Textile Yarn? Quality conscious, the main markets of Japan, Hong Kong, Taiwan are becoming increasingly difficult.
Textiles? Quotas imposed on us, without much resistance from bureaucrats removed from reality, are crippling our industry. Naphtha, Molasses (and for sometime urea fertiliser) gives us some additional hard cash, but the general prognosis is bad. The test and analysis thereof goes on and on. Paper effort has gone into the export of non-traditional items and the results have been far from satisfactory.
Weapons and allied defence equipment? 40% of the world trade is in the Arms Bazaar while our export effort is less than 1% as compared to more than 30% in the form of defence outlay in our foreign exchange budget for imports.
We have a policy but no coherence. We have no national aim in this respect, a clear annunciation of objectives, the coordinated means to accomplish them or the will to implement them. In the days of Field Marshal Ayub Khan a basic platform was established which is still carrying us for the time being. The PPP regime translated some facts into basic realities but went to the other extreme with sweeping nationalisation.

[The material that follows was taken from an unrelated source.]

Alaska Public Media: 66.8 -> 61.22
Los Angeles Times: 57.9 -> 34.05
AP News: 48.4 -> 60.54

Instead of keeping to a basic mix of public and private sector participation which was a sound policy, their efforts scared the industrialists witless — and made traders (and expatriates) out of them. A basically superb policy of a mixed economy became a source of confused signals to potential investors, within and without Pakistan. The very bureaucracy PPP set out to harness, used the harness to hold a tight rein over industries they had not the foggiest idea in running — and blamed the PPP for its ultimate ruin.

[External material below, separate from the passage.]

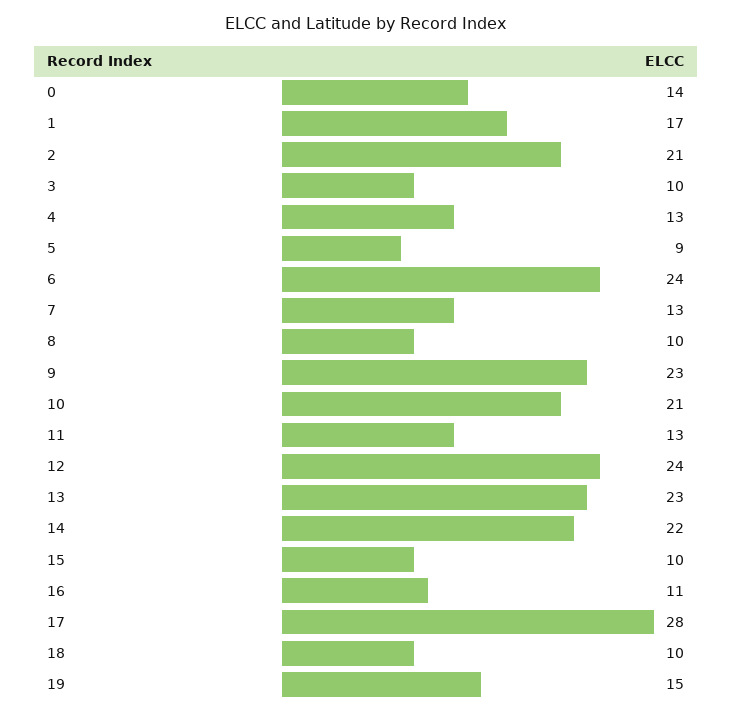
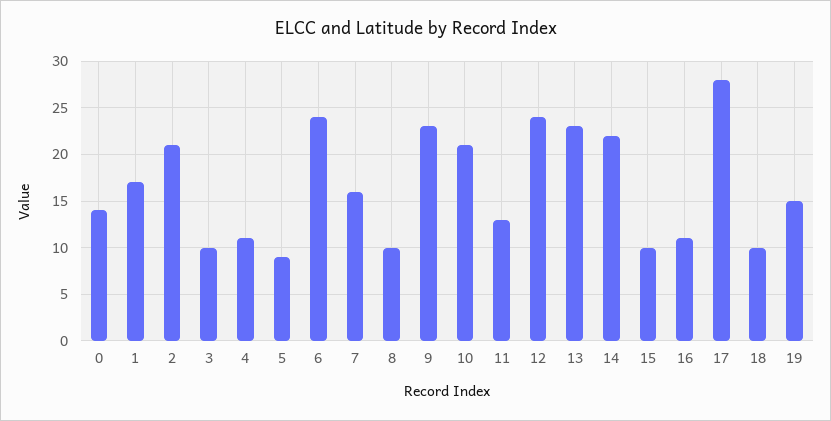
4: 13 -> 11
7: 13 -> 16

The Japanese perfected this policy in the era of General MacArthur’s reign over Japan after the Second World War. The Japanese bureaucracy never rejected any commandment of their American overlords at the time, they simply “reversed them in the belly” ie. did what THEY wanted to do but when they could not be seen. This is true of all bureaucracies, usually peopled by honest and competent men, but prone to routine, lack of innovation and the perfected technique of inordinate delay. All this may be perfect for running an administration in the early 50s. In the 80s, they spell disaster in any language.
The paradox is that we need most of these competent men of the bureaucracy, especially the honest, hardworking ones, to give some method to our general madness of disorganisation in everything. To that extent, some Corporations are necessary, viz the Trading Corporation of Pakistan (TCP), the Cotton Export Corporation of Pakistan (CECP), the Rice Export Corporation of Pakistan (RECP), State Refinery and Petroleum Corporation (PERAC), State Engineering Corporation (SEC), Karachi Shipyard & Engineering Works Ltd (KSEW), etc. These are under the Ministry of Commerce, Production and Communications.
Like the Japanese Ministry of International Trade and Industry (MITI), we have to have a coherent export policy designed to incorporate all the public sector enterprises giving at the same time a practical base to our private sector to export non-traditional items besides textiles, textile yarn, woollen, carpets, fish and shrimps, sports goods, etc.
In this respect, we need to carry out some basic structural changes, bring the entrepreneurship of private sector interests into the present system not only to maintain checks and balances but also to bring in enterprise and innovation.
These structural changes are necessary before we can define attainable targets for an all out effort. Before we undertake these changes, a deep and factual study of the Corporations and their objectives is necessary, with emphasis on both the positive and negative aspects. However, because of the limitations imposed by time and space, we have to confine ourselves to a general outline of our requirements and hope these can form the basis for a full-fledged plan of commercial operations.